> **Problem to work on**
Select and copy each line of the records below that contains the word "două". Case counts.
-----
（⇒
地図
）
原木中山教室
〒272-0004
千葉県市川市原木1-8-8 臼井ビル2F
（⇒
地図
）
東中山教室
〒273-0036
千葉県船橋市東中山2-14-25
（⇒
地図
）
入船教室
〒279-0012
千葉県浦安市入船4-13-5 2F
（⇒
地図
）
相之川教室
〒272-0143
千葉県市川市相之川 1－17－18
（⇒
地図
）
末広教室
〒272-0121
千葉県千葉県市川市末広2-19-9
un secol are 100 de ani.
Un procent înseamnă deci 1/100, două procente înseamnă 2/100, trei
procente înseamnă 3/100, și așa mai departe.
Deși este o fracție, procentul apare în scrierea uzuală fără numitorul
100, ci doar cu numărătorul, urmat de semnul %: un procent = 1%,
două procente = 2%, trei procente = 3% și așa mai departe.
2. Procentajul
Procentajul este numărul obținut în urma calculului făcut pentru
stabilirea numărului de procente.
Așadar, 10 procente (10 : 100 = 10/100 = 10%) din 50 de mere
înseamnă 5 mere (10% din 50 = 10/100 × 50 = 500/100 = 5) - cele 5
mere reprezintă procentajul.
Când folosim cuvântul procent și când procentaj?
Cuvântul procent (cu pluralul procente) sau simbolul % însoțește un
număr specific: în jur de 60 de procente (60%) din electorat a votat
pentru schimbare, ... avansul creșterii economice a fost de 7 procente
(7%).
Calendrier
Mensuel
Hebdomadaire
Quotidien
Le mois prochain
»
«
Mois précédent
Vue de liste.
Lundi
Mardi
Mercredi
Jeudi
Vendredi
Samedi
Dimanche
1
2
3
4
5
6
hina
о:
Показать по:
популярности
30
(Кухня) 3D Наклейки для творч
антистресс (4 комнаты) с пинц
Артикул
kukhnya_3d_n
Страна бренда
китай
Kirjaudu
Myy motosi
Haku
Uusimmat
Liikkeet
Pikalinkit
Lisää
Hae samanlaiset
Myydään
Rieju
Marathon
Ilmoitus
-----
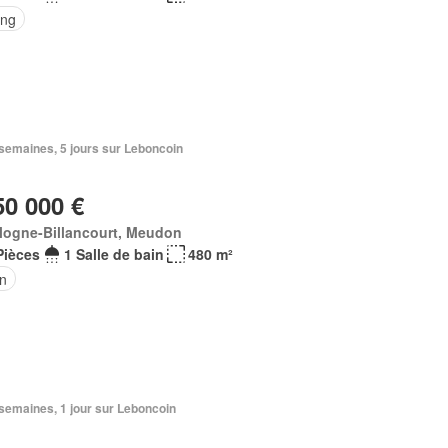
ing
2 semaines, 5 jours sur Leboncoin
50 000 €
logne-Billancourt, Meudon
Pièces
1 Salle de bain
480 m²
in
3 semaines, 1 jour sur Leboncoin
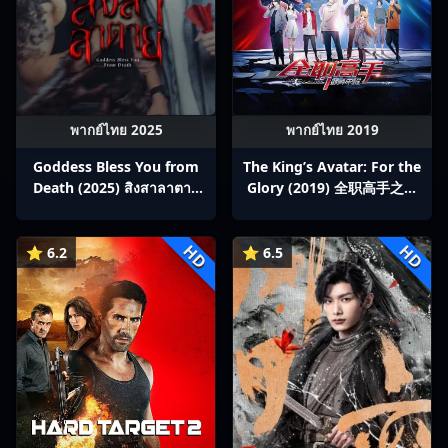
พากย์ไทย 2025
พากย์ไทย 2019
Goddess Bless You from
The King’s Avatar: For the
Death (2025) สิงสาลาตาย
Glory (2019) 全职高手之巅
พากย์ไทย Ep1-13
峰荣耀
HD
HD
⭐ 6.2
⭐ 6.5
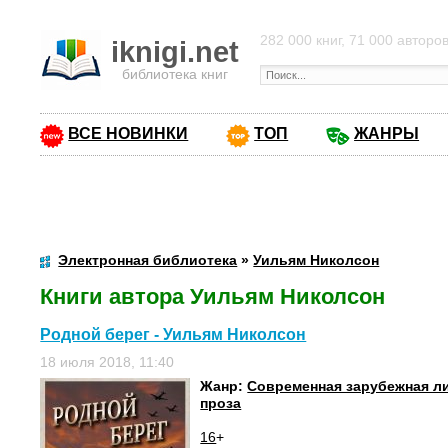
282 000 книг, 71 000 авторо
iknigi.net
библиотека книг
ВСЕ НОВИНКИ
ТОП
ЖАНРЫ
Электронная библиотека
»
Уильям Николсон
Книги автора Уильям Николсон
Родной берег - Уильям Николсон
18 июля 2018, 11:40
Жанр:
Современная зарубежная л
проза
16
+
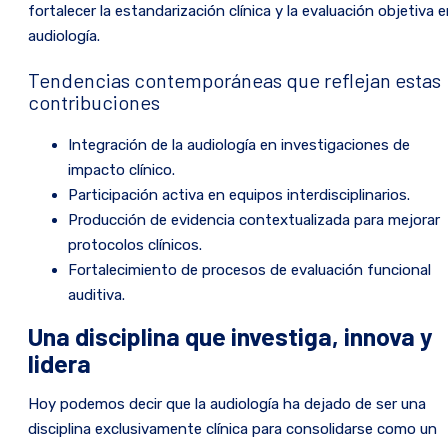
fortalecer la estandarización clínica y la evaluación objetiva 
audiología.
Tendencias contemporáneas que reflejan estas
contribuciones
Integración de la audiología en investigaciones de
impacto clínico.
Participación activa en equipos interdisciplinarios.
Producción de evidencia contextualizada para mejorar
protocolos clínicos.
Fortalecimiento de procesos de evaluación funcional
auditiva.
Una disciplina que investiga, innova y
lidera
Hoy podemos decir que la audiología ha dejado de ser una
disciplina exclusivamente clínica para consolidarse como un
-----
> **Exercise result**
Un procent înseamnă deci 1/100, două procente înseamnă 2/100, trei
două procente = 2%, trei procente = 3% și așa mai departe.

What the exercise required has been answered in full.